At Tacombi, the menu is relatively streamlined, with a traditional lineup of tacos and tostadas, quesadillas, burritos and breakfast tacos, Mexican-style cocktails, beer and wine.
In April, Tacombi hired acclaimed Mexican chef Carmen Miranda to lead culinary innovation for the brand out of a new Test Cocina at the chain’s Empire State Building location.
Miranda sold tamales on the street in Mexico with her mother before beginning her career as a chef, staging at restaurants in Chicago, Bangkok and France, and later winning the seventh season of “MasterChef Mexico.” She’s also a specialist in nixtamalization, a traditional maize process, and she will work with the Vista Hermosa brand, the company said.

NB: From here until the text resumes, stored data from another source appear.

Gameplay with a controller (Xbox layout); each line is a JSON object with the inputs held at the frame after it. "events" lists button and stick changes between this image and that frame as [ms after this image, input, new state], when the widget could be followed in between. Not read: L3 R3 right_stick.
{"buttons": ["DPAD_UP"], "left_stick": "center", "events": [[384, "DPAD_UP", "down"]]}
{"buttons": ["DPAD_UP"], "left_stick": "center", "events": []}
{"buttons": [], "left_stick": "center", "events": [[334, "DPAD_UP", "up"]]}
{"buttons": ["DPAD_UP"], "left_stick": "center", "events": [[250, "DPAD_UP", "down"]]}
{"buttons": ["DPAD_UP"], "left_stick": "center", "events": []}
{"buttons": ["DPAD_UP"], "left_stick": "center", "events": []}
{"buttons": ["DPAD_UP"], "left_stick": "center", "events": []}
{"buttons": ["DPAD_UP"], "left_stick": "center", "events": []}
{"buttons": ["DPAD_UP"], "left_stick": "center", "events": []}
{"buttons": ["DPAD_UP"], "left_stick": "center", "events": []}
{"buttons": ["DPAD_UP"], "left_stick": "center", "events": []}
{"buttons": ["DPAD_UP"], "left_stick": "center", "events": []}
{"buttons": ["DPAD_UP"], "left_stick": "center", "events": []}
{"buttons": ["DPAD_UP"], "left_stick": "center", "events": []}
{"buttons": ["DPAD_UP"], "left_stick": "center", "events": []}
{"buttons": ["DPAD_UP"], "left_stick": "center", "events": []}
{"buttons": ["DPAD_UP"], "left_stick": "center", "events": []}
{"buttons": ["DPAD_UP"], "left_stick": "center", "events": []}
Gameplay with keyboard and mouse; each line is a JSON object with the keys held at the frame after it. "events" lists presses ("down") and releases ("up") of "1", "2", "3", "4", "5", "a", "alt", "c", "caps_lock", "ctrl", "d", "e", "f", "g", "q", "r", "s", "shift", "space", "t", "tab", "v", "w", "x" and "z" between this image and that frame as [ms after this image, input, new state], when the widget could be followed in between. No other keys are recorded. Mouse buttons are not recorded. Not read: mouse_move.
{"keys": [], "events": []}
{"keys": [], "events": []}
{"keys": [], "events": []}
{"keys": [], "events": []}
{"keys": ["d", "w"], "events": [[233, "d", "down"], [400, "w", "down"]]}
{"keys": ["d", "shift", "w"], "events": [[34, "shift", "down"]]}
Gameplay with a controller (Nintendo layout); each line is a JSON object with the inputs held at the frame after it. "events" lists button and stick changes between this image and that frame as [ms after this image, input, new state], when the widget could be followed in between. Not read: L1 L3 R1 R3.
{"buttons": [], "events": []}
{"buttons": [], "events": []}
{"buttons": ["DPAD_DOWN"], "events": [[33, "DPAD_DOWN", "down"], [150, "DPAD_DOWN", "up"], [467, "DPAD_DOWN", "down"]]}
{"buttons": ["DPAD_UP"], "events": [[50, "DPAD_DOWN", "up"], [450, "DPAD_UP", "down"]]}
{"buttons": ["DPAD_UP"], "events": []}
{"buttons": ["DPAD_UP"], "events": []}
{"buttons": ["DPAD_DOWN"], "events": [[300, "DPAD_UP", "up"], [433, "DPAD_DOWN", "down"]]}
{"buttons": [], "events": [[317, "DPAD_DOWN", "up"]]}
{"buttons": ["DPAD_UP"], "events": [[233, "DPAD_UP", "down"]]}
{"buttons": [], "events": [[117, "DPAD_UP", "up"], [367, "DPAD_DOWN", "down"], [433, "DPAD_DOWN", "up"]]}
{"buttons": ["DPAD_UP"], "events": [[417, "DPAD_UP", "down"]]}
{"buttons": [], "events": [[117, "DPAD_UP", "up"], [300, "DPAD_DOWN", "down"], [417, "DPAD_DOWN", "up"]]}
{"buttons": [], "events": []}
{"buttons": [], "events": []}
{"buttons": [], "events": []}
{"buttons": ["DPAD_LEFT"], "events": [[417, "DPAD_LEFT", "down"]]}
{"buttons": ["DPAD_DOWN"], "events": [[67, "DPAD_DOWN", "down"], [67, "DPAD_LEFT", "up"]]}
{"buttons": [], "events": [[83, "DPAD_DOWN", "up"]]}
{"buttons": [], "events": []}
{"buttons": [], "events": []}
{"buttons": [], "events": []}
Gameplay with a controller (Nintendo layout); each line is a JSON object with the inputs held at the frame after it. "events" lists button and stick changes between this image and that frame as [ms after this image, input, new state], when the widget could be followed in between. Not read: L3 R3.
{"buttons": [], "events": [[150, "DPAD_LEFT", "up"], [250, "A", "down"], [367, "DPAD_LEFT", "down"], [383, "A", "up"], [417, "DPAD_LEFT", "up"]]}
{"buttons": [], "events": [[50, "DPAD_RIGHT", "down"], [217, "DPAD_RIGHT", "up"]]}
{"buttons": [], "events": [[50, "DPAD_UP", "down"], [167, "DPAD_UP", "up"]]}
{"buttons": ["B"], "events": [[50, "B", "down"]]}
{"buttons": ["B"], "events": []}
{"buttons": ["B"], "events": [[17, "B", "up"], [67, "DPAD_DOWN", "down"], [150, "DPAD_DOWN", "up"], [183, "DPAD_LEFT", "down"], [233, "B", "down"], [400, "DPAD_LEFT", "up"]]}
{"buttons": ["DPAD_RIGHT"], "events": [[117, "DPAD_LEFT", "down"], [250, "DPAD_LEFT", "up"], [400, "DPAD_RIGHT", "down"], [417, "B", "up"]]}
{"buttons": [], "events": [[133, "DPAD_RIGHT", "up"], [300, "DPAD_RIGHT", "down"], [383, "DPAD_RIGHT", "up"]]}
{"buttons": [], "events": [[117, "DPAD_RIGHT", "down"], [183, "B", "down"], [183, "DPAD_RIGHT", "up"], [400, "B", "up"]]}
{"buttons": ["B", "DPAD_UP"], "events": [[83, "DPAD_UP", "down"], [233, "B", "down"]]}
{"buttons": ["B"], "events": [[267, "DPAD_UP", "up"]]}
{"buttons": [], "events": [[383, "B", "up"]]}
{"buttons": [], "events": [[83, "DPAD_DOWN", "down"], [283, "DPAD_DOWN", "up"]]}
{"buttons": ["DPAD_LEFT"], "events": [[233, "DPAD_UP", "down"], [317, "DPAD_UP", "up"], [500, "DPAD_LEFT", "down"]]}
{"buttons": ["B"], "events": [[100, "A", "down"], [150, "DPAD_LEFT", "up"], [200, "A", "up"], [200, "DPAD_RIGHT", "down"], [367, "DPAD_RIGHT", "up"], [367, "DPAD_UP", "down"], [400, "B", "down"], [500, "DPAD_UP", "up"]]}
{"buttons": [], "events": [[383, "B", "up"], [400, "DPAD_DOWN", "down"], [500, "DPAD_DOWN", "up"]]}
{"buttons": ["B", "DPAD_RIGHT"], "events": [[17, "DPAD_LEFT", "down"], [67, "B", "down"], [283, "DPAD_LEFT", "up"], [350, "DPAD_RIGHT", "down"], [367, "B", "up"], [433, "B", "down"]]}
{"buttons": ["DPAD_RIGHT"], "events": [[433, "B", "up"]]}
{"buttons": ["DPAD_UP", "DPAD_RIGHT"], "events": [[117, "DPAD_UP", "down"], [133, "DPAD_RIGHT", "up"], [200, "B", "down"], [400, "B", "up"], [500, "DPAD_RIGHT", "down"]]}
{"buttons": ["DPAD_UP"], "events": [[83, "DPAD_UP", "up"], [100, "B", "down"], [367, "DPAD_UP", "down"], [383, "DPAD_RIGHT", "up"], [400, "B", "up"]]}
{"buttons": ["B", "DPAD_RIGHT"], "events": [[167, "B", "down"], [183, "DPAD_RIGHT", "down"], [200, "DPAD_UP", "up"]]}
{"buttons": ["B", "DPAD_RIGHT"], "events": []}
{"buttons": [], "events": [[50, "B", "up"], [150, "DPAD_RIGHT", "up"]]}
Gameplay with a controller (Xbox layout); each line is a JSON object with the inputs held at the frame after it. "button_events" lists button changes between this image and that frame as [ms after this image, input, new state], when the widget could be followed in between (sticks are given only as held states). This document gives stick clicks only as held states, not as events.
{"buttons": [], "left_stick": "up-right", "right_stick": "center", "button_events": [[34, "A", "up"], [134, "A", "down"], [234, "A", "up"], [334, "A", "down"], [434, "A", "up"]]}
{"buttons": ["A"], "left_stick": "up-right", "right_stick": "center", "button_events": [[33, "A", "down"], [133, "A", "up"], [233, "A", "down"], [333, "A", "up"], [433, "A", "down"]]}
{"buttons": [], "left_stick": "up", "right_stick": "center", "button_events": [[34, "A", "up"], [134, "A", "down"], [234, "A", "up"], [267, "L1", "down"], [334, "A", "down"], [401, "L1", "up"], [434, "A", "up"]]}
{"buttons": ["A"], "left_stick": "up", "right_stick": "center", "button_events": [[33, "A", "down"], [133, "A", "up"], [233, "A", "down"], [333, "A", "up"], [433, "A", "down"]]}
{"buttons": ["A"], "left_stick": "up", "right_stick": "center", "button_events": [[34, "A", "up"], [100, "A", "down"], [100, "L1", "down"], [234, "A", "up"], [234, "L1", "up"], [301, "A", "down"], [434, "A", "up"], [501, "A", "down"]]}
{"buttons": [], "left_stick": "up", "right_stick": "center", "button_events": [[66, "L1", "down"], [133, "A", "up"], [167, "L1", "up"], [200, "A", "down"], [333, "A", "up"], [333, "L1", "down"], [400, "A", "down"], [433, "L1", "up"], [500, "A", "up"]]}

Wolos described Miranda as “a strong fit” for the company as it moves forward with its growth plan.
“Her journey is inspirational—from learning her craft in the competitive landscape of Mexican street stalls, to her work with culinary artists and Michelin-starred chefs, she’s maintained an approach to excellence that’s an homage to Mexico’s traditions,” he said in a statement. “Her vision is aligned with our passion to deliver the most delicious tacos anywhere—from the richness of a handmade tortilla, to the fresh, seared Pacific fish, to the simple luxury of an avocado tostada alongside a Spiked Hibiscus margarita.”